• _What to do_: Give back exactly the lines from the one holding "for traders with" to the last line of the entries, both included, and nothing more.

• _Extracted entries_:
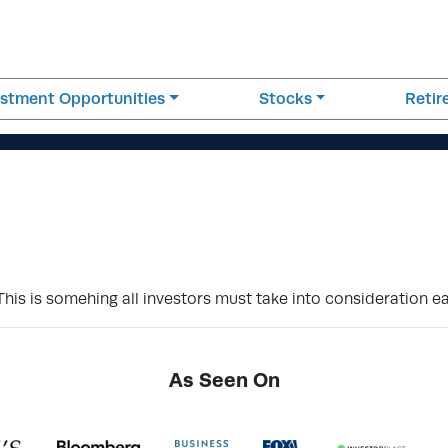
estment Opportunities
Stocks
Reti
This is somehing all investors must take into consideration e
As Seen On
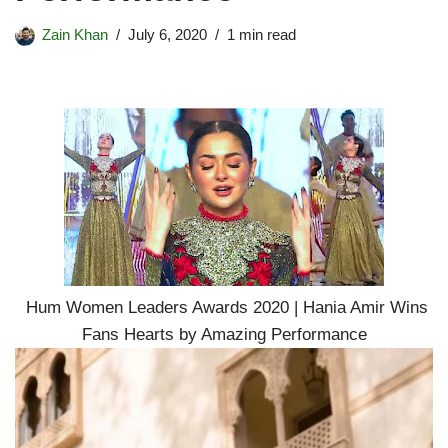
Zain Khan
July 6, 2020
1 min read
Hum Women Leaders Awards 2020 | Hania Amir Wins
Fans Hearts by Amazing Performance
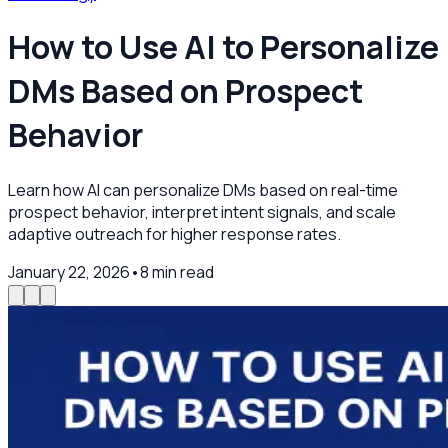
How to Use AI to Personalize
DMs Based on Prospect
Behavior
Learn how AI can personalize DMs based on real-time
prospect behavior, interpret intent signals, and scale
adaptive outreach for higher response rates.
January 22, 2026
•
8
min read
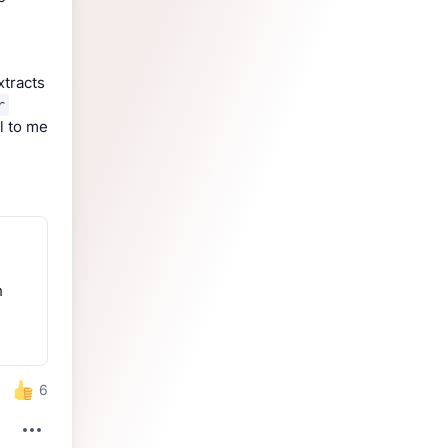
tracts 
r
l to me 
h
6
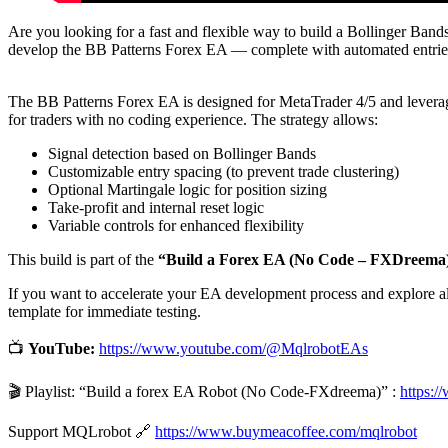
Are you looking for a fast and flexible way to build a Bollinger Ban
develop the BB Patterns Forex EA — complete with automated entries
The BB Patterns Forex EA is designed for MetaTrader 4/5 and leverage
for traders with no coding experience. The strategy allows:
Signal detection based on Bollinger Bands
Customizable entry spacing (to prevent trade clustering)
Optional Martingale logic for position sizing
Take-profit and internal reset logic
Variable controls for enhanced flexibility
This build is part of the
“Build a Forex EA (No Code – FXDreema
If you want to accelerate your EA development process and explore al
template for immediate testing.
📺
YouTube:
https://www.youtube.com/@MqlrobotEAs
🎬 Playlist: “Build a forex EA Robot (No Code-FXdreema)” :
https:
Support MQLrobot 🔗
https://www.buymeacoffee.com/mqlrobot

• _Completed task_:
for traders with no coding experience. The strategy allows:
Signal detection based on Bollinger Bands
Customizable entry spacing (to prevent trade clustering)
Optional Martingale logic for position sizing
Take-profit and internal reset logic
Variable controls for enhanced flexibility
This build is part of the
“Build a Forex EA (No Code – FXDreema
If you want to accelerate your EA development process and explore al
template for immediate testing.
📺
YouTube:
https://www.youtube.com/@MqlrobotEAs
🎬 Playlist: “Build a forex EA Robot (No Code-FXdreema)” :
https:
Support MQLrobot 🔗
https://www.buymeacoffee.com/mqlrobot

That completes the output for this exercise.